Alasya'nın yokluğu ile bir devrin daha kapandığını acı acı hissettik. Belleklerimiz kazınıyor. Birer birer yıkılan güzelim tarihi binalar, çocukluğumuzun geçtiği masal diyarları. Tıpkı Ortadoğu'daki talan gibi; müzeler, kütüphaneler, anıtlar; kadim izler yok ediliyor. Yıldız savaşları devam mı ediyor?
Bir büyük 'üst akıl' İslamın içini boşaltmakla mı meşgul? Dinin sadece şeklini alıp özünden soyutlamak. Ahlakı övüp ahlaklı olmamak örneğin. İlaveten şu Ortadoğu vahşetleri...
Türk örf ve adetlerine uymuyor gerekçesiyle bazı sanat etkinlikleri kaldırılıyor. Ölünün arkasından kötü konuşmak Türk örf ve adetlerinde var mıdır? Dinde var mıdır?
Seçim sathı mailindeyiz diye Alasya'nın vefatı dahi dolaylı olarak siyasi bir malzeme oldu çıktı. Masonmuş. Masonlar kendilerini herkesten üstün görürlermiş. Yani, 'bunlar böyle işte, halk düşmanları' demek istiyorlar.
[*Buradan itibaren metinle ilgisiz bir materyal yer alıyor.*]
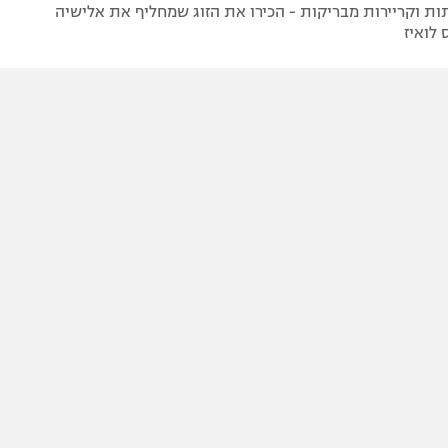
ת וקריירות מבריקות - הכירו את הזוג שמחליף את אלישיה
 לואיז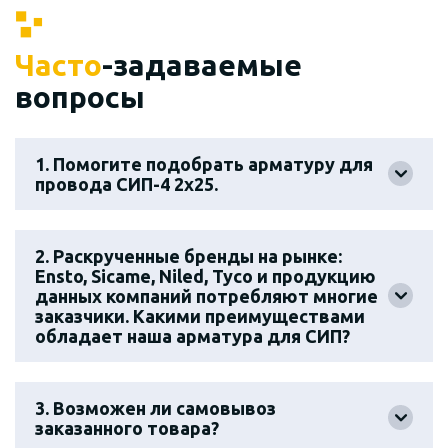
Часто
-задаваемые
вопросы
1. Помогите подобрать арматуру для
провода СИП-4 2х25.
2. Раскрученные бренды на рынке:
Ensto, Sicame, Niled, Tyco и продукцию
данных компаний потребляют многие
заказчики. Какими преимуществами
обладает наша арматура для СИП?
3. Возможен ли самовывоз
заказанного товара?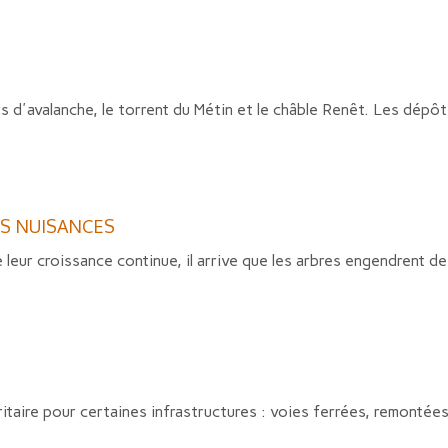
s d'avalanche, le torrent du Métin et le châble Renêt. Les dépôt
ES NUISANCES
leur croissance continue, il arrive que les arbres engendrent de
itaire pour certaines infrastructures : voies ferrées, remontée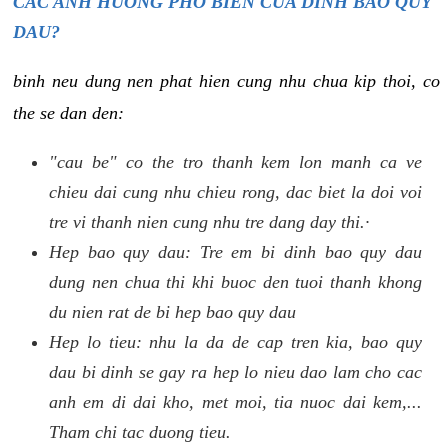
CAC ANH HUONG PHO BIEN CUA DINH BAO QUY
DAU?
binh neu dung nen phat hien cung nhu chua kip thoi, co
the se dan den:
"cau be" co the tro thanh kem lon manh ca ve
chieu dai cung nhu chieu rong, dac biet la doi voi
tre vi thanh nien cung nhu tre dang day thi.·
Hep bao quy dau: Tre em bi dinh bao quy dau
dung nen chua thi khi buoc den tuoi thanh khong
du nien rat de bi hep bao quy dau
Hep lo tieu: nhu la da de cap tren kia, bao quy
dau bi dinh se gay ra hep lo nieu dao lam cho cac
anh em di dai kho, met moi, tia nuoc dai kem,...
Tham chi tac duong tieu.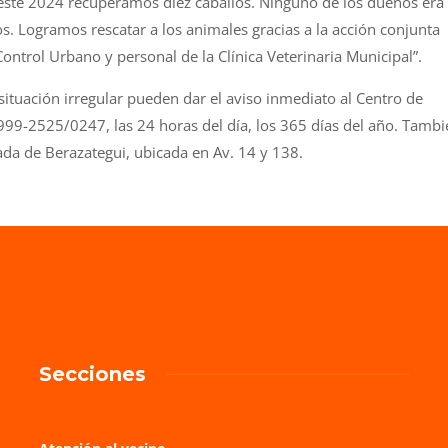
este 2024 recuperamos diez caballos. Ninguno de los dueños era
s. Logramos rescatar a los animales gracias a la acción conjunta
 Control Urbano y personal de la Clínica Veterinaria Municipal”.
situación irregular pueden dar el aviso inmediato al Centro de
99-2525/0247, las 24 horas del día, los 365 días del año. Tambi
zada de Berazategui, ubicada en Av. 14 y 138.
Secciones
Masonlar, aydınlar, solcular, sol tandanslılar, laikler, ateistler... İşte biz sizi aşağı gören bunlara karşıyız ey halkımız, demek istiyorlar.
'Alasya'nın cenazesi camiden kaldırılır mıymış?'... Benim bildiğim masonlar prensip olarak deizme yakındır. Ateistleri localarına kabul etmezler. Tabii tarihin derinliklerine, efsanelerine kadar gidecek olursak masonluk Hazreti Süleyman'ın tapınak inşası olayına kadar gider.
Müslüman doğan herkesin cenazesi, kendisi aksine vasiyet etmedikçe, camiden kaldırılır. Nokta.
Dinlerin, filozofilerin hepsinin hedefi nefsi yenmektir. Nefis, 'ben' demektir. 'Ben'i kaldırıp 'öz'e dönmek... Dinleri, filozofileri sadece şeklen uygulamak nefsi besler, 'öz'den uzaklaştırır. Yani olaya şeytan karışır.
Metin Akpınar'a uzun ömürler dilerim.